A change made to Municipality Law no. 5393, whose purpose is to lay down the duties, powers, responsibilities and working procedures and principles of municipalities, aims to form a “centralised services standardisation,’’ which allows the interior ministry to hold authority over all municipal matters, Topuz said.
The Interior Ministry sent a notice to all municipalities on April 12, the day it became evident that opposition Republican People’s Party’s (CHP) Ekrem Imamoğlu was to be announced mayor of Istanbul, Topuz said. The notice said that all municipalities were to keep their data and digital applications on a system prepared by the ministry.
Accordingly, they will not be able to see or examine their own data, he added.
This move will transform municipalities into simple offices that are monotypes by the leading power, Topuz noted.

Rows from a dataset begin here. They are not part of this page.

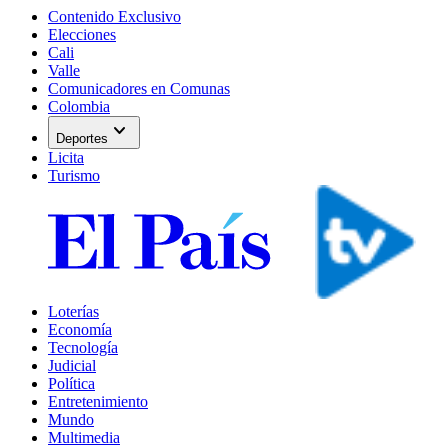
Contenido Exclusivo
Elecciones
Cali
Valle
Comunicadores en Comunas
Colombia
expand_more
Deportes
Licita
Turismo
Loterías
Economía
Tecnología
Judicial
Política
Entretenimiento
Mundo
Multimedia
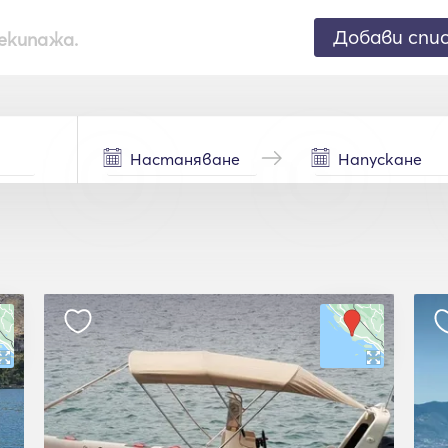
Добави спи
екипажа.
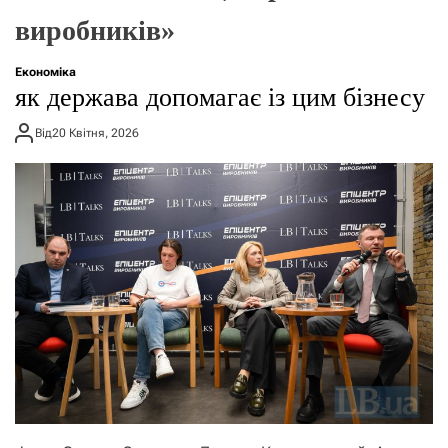
о
виробників»
р
е
ж
Економіка
и
як держава допомагає із цим бізнесу
м
у
Від
20 Квітня, 2026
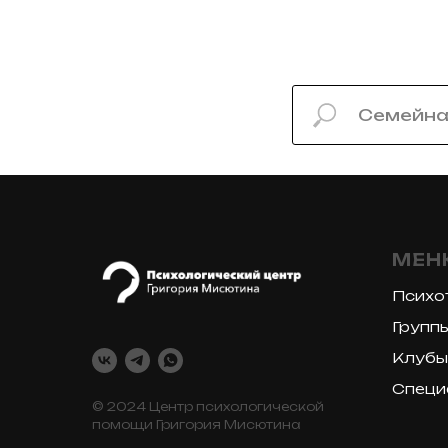
МЕН
Психо
Группы
Клубы
Специ
© 2024 Центр психологической
помощи Григория Мисютина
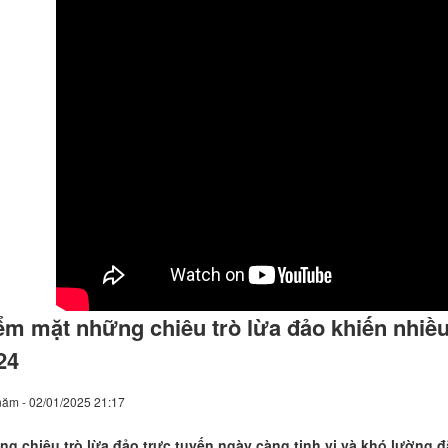
ểm mặt những chiêu trò lừa đảo khiến nhiề
24
năm - 02/01/2025 21:17
g chiêu trò lừa đảo trực tuyến ngày càng tinh vi và khó lường đ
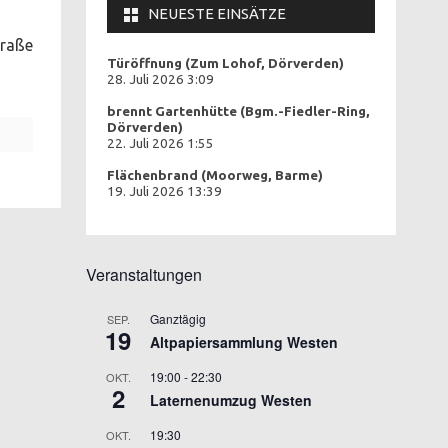
NEUESTE EINSÄTZE
traße
Türöffnung (Zum Lohof, Dörverden)
28. Juli 2026 3:09
brennt Gartenhütte (Bgm.-Fiedler-Ring,
Dörverden)
22. Juli 2026 1:55
Flächenbrand (Moorweg, Barme)
19. Juli 2026 13:39
Veranstaltungen
Ganztägig
SEP.
19
Altpapiersammlung Westen
19:00
-
22:30
OKT.
2
Laternenumzug Westen
19:30
OKT.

The columnist also added that this explains why a Turkish court on Friday denied Istanbul’s new mayor İmamoğlu’s request to copy the database of the municipality and its associated companies.
Abdullah Güler, a deputy of Turkey’s ruling Justice and Development Party (AKP) said that by doing so İmamoğlu had risked allowing terrorist organisations access to sensitive information belonging to the municipality, noting that he had committed a crime.
The court halted the order without asking for a defence from the municipality and demanded from it an explanation for the move.